Only after the dust settled would we move on, citing a job transfer or start-up opportunity for my dad and changing our identification through one of his underground sources. If anyone ever suspected us of committing a crime, we were too long gone to know about it.

A portion of each take was split between us, the rest of it used to set up the next con. From the looks of things, it hadn’t been cheap this time around.

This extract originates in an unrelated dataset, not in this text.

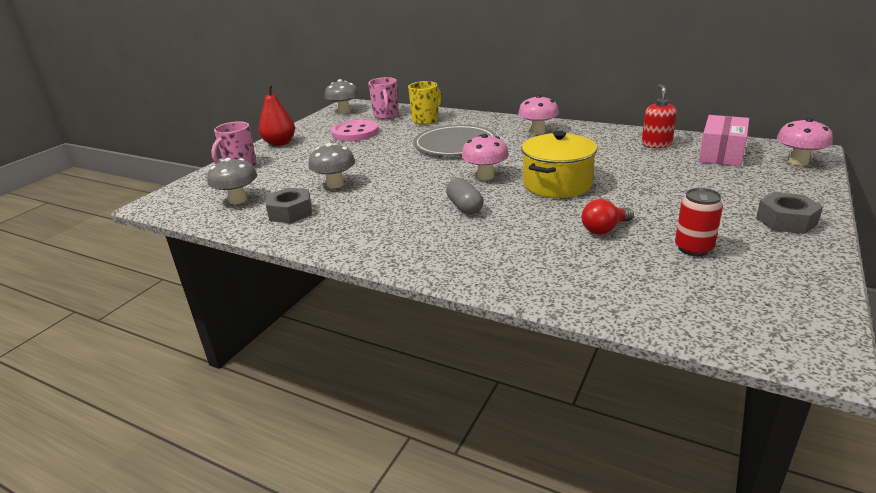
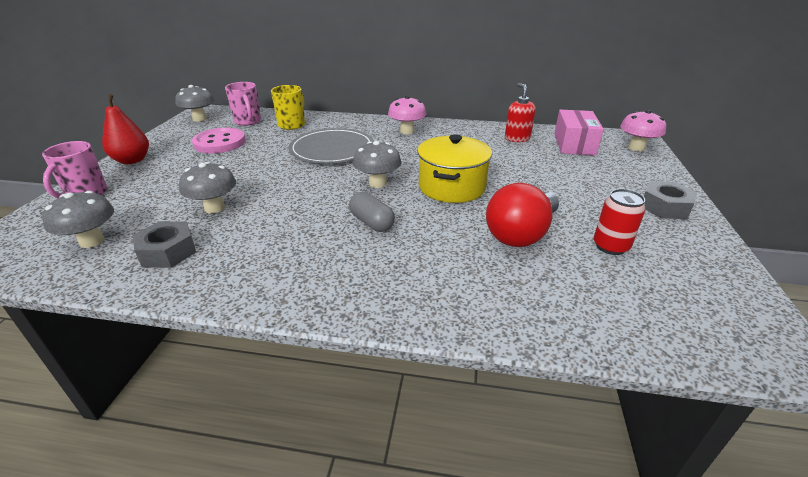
camera: 20 degrees left, 5 degrees up
pink mushroom [461,134,509,180] -> grey mushroom [353,141,401,188]
red light bulb [582,199,634,234] -> red light bulb [486,183,559,247], size x1.74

The roar of the leaf blower outside grew louder as it moved under the window, and I put my pillow over my head, trying to block out the noise. We’d spent the last few weeks in a hotel in Palm Springs, preparing for the Playa Hermosa job, but I still wasn’t ready to face my first day in a new school. There had been too many of them. Right now, in this unfamiliar room, I was in a pleasant kind of limbo, the last town far enough away to be a memory, the new one still a figment of my imagination.

But it was no use. The down in my pillow was no match for the rumble outside, and I finally tossed it aside and got out of bed, digging around in a still-packed box until I found a hair tie. My gaze was drawn to the reflection in the mirror over the dresser. The brown hair was a surprise. I hadn’t been a brunette since Seattle, and I still approached every mirror half expecting to see my face framed by a sheet of straight, shiny blond hair. My eyes—a dark blue—were the only thing I could count on to be the same when we moved from city to city. But they were a little different now, too. Older, shadowed with something weary that echoed the way I’d felt ever since our near miss in Maryland the year before.